Cluster prediction of 'new' data based on training data

Celestial · September 7, 2020, 3:14pm

Hi!
I am looking for a way to assign ‘new’ datapoints to a set of previously determined clusters. I mean something like this:

Use dataset 1 to identify clusters in dataset 1.
For data from dataset 2, predict to which of the clusters of dataset 1 each datapoint would belong to.

Can I use the Weka EM node for this? Can I use this node to get the probability of a datapoint from dataset 2 lying in each of the dataset 1 clusters? Or can this node only be used for probabilities of datapoints that have been used in the clustering (i.e. in this case giving the probabilities of datapoints from dataset 1 for the clusters of dataset 1.)

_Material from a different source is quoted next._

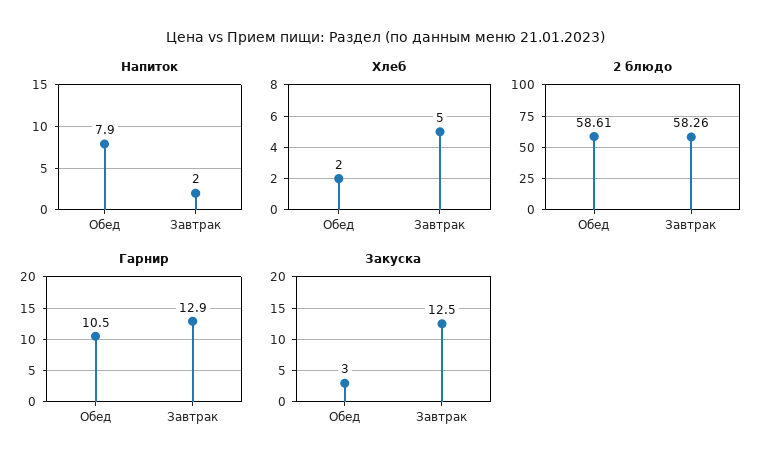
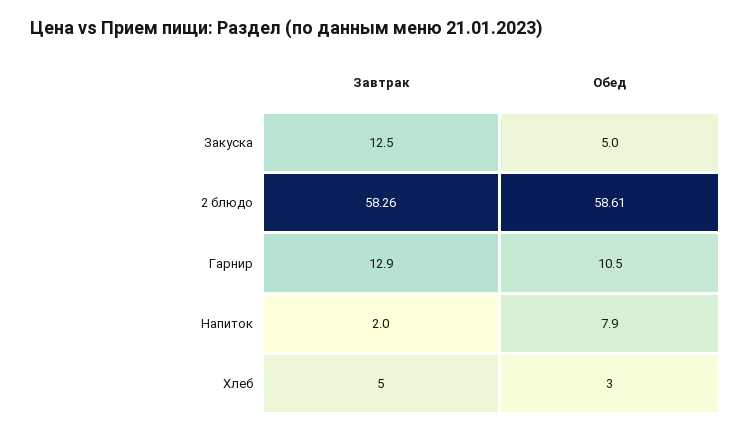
Хлеб, Обед: 2 -> 3
Закуска, Обед: 3 -> 5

Not sure whether this makes sense - my machine learning knowledge is relatively basic. Anyway, thanks for your help!

iperez · September 7, 2020, 3:42pm

Hi!

It depends on the method you are using. If for instance you are doing K-meansusing KNIME’s native nodes you can use the Cluster Assigner Node. In Weka the corresponding node is Weka Cluster Assigner

Celestial · September 7, 2020, 5:10pm

Perfect, that is indeed what I was looking for. Thank you!

ipazin · September 8, 2020, 10:08am

Hello @Celestial,

here is workflow example featuring k-Means clustering:

Welcome to KNIME Community!

Br,
Ivan

system · September 15, 2020, 10:08am

This topic was automatically closed 7 days after the last reply. New replies are no longer allowed.